**Provided records**
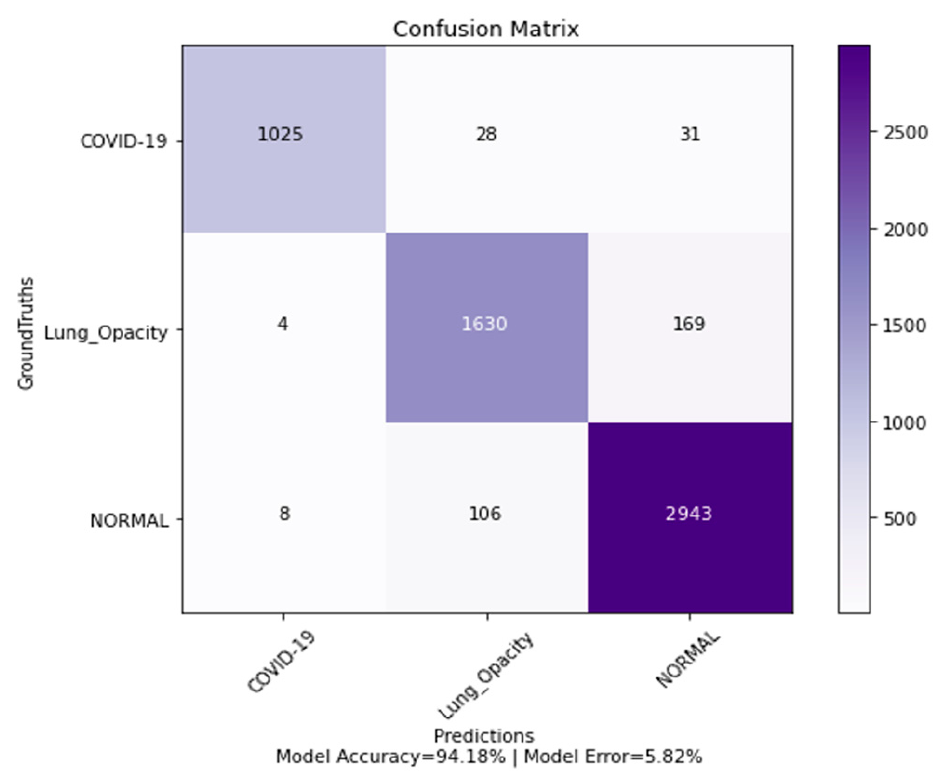
Figure 12. Confusion matrix for MobileNetV2 model.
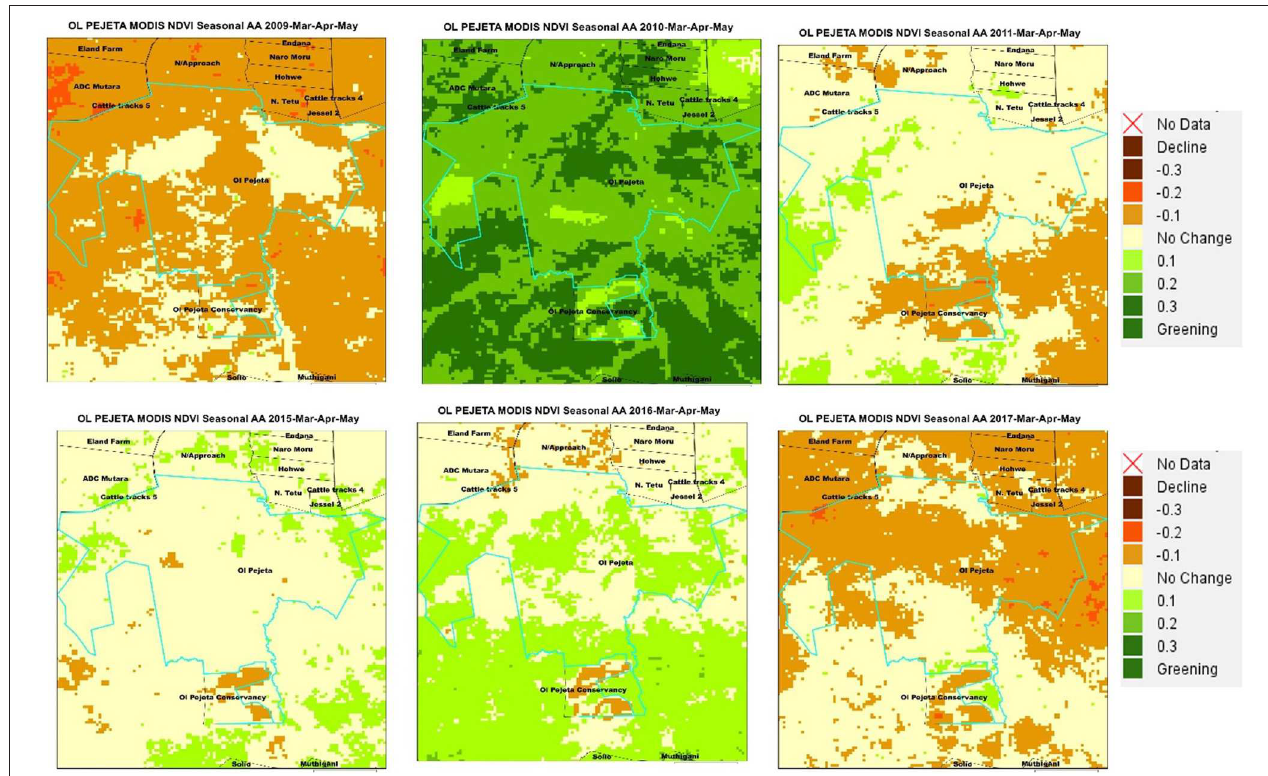
FIGURE 6 | Drought progression between 2009 and 2011, and 2017 to 2017 long rains season in ol-pejeta conservancy using absolute anomalies.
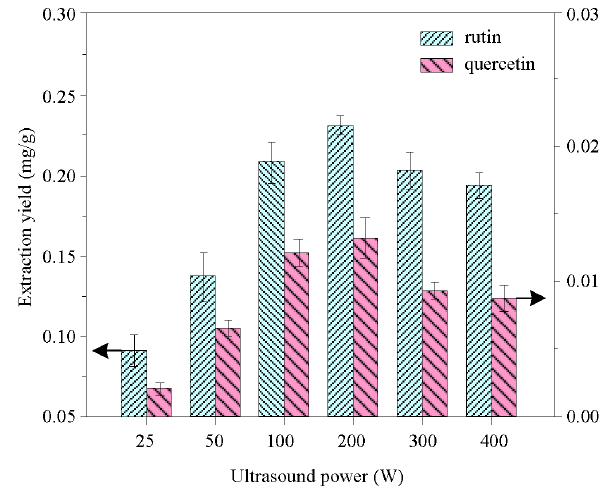
Figure 6. Effect of ultrasonic power using 60% concentration of ethanol solution with 40 mL/g of ratio at 30 °C and 80 kHz for 30 min on the extraction of quercetin and rutin.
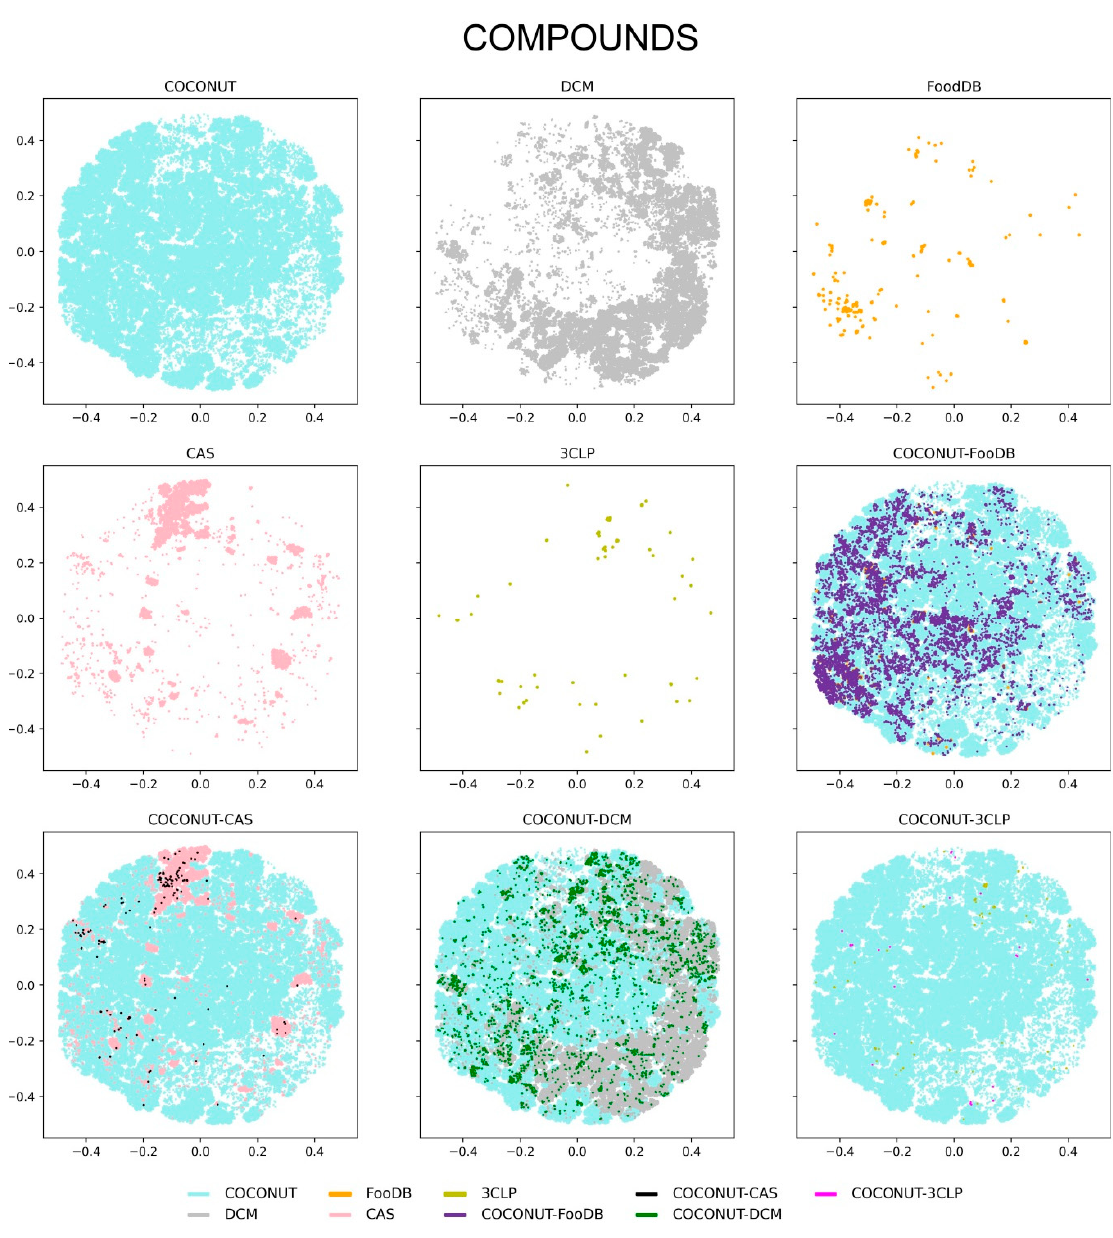
Figure 8. Visualization of the chemical space of the compound datasets generated with Tree Maps. Datasets are represented with colors: COCONUT (cyan), DCM (gray), FooDB (orange), CAS (pink), and inhibitors of the main protease of SARS-CoV-2, 3CLP, (olive). Overlapping compounds in COCONUT–FooDB (purple), COCONUT–CAS (black), COCONUT–DCM (green), and COCONUT–3CLP (magenta) are indicated.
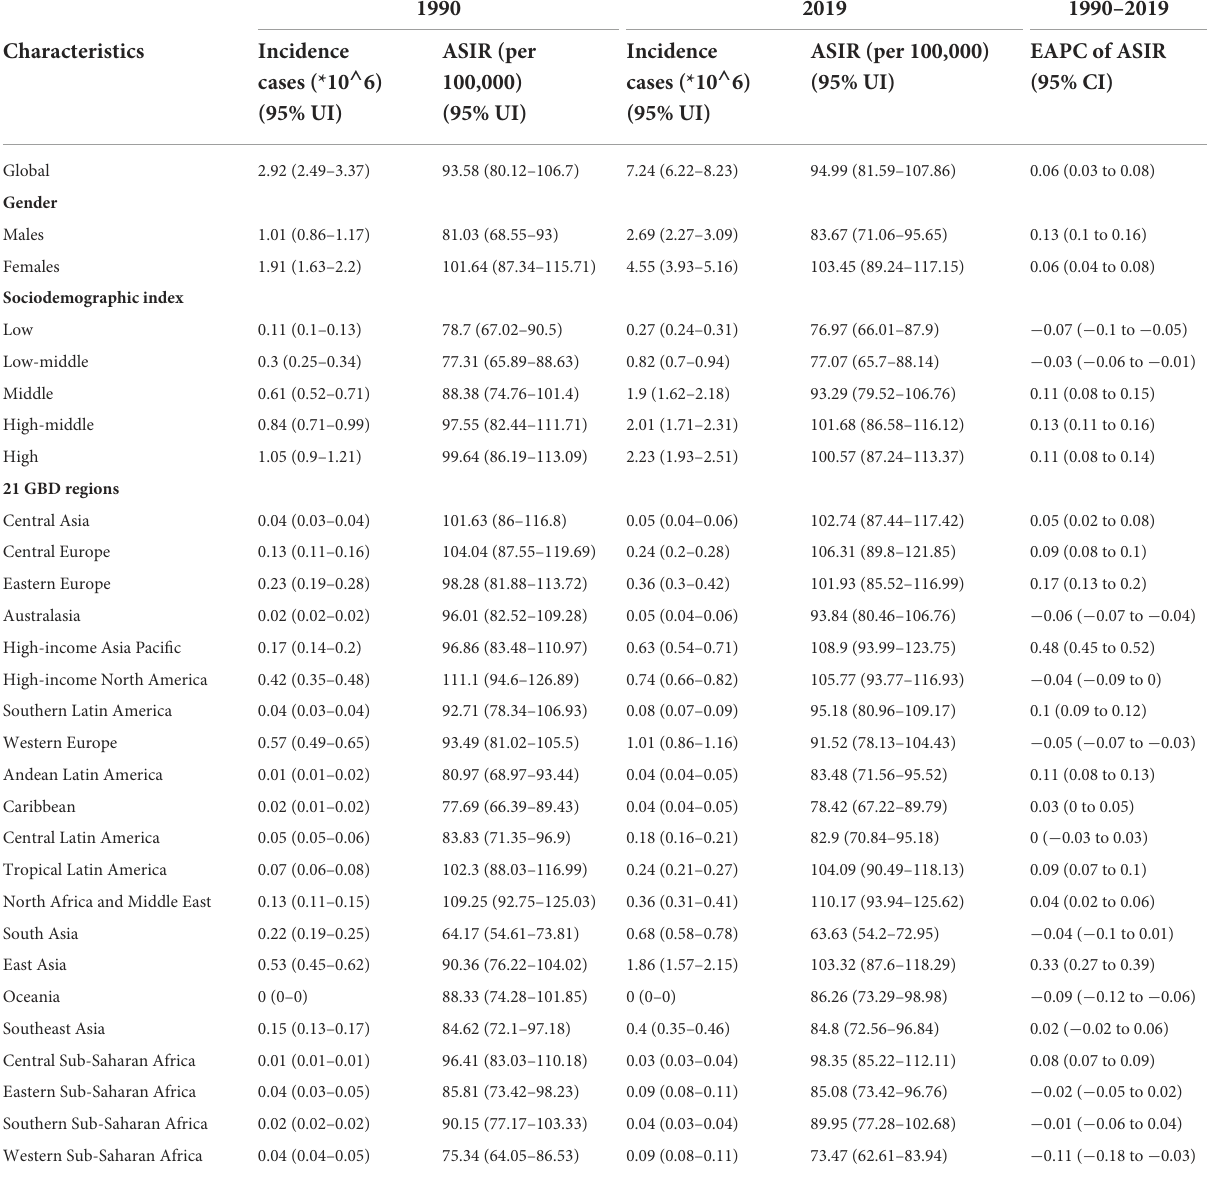
TABLE 1 The number of incidence cases and ASIR of Alzheimer’s disease and other dementias in 1990 and 2019 and its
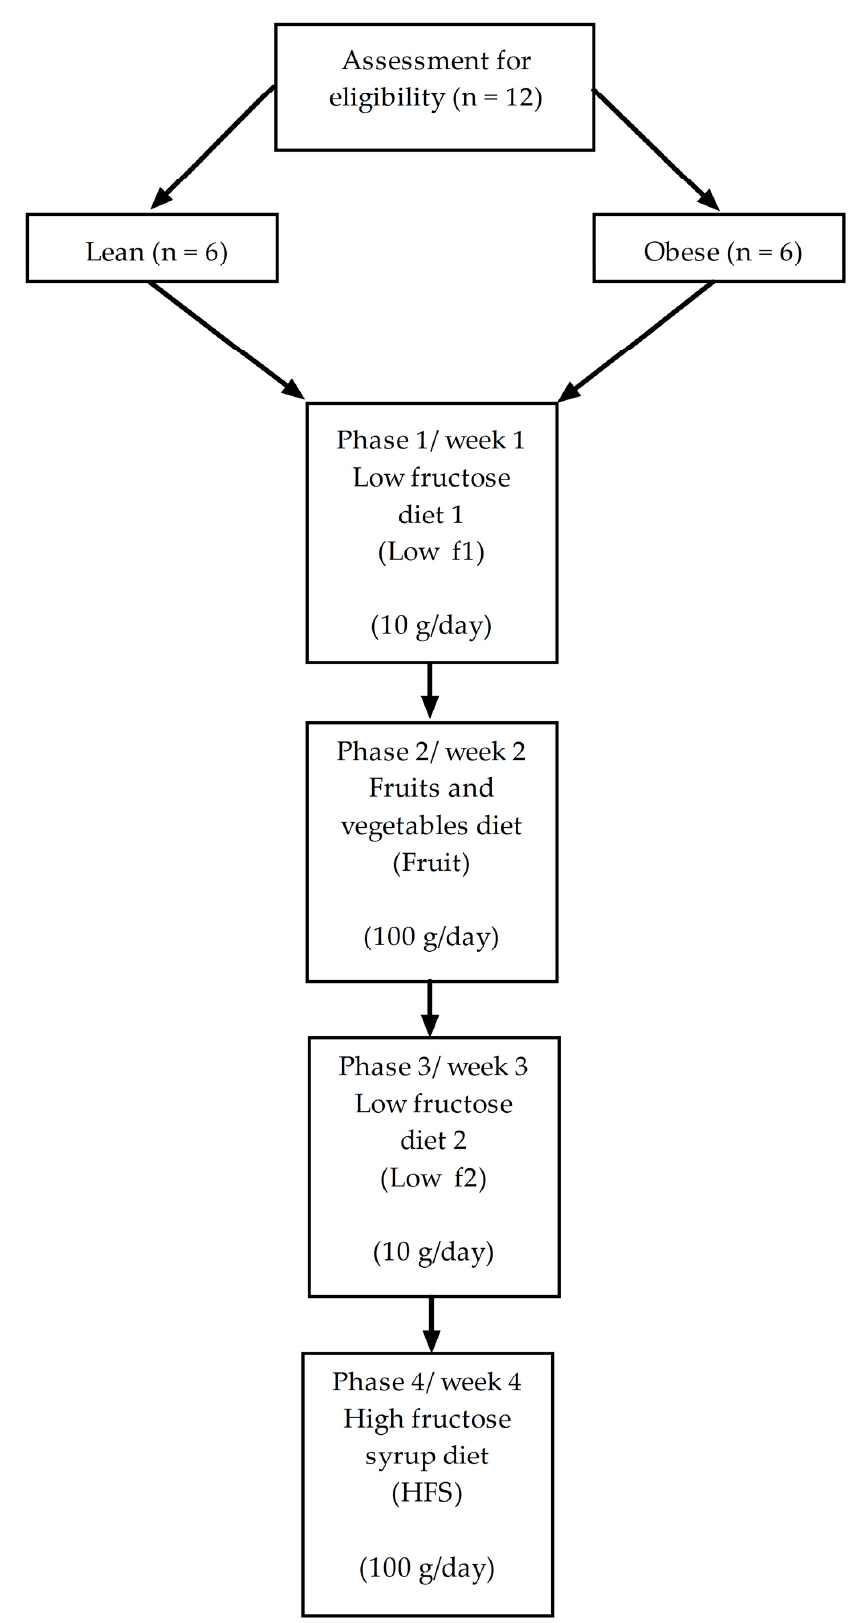
Figure 1. Study design.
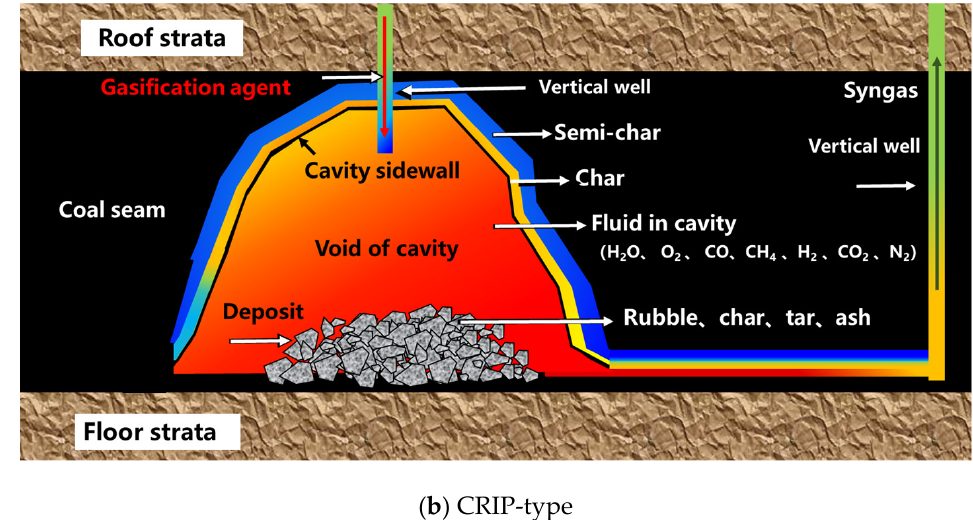
Figure 1. Schematic diagram of the drilling-type UCG mode (modified from [7]).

**Your assignment**
Please retype the listing in full, exactly as given, and skip every image.

**Output of the task**
Figure 12. Confusion matrix for MobileNetV2 model.
FIGURE 6 | Drought progression between 2009 and 2011, and 2017 to 2017 long rains season in ol-pejeta conservancy using absolute anomalies.
Figure 6. Effect of ultrasonic power using 60% concentration of ethanol solution with 40 mL/g of ratio at 30 °C and 80 kHz for 30 min on the extraction of quercetin and rutin.
Figure 8. Visualization of the chemical space of the compound datasets generated with Tree Maps. Datasets are represented with colors: COCONUT (cyan), DCM (gray), FooDB (orange), CAS (pink), and inhibitors of the main protease of SARS-CoV-2, 3CLP, (olive). Overlapping compounds in COCONUT–FooDB (purple), COCONUT–CAS (black), COCONUT–DCM (green), and COCONUT–3CLP (magenta) are indicated.
TABLE 1 The number of incidence cases and ASIR of Alzheimer’s disease and other dementias in 1990 and 2019 and its
Figure 1. Study design.
Figure 1. Schematic diagram of the drilling-type UCG mode (modified from [7]).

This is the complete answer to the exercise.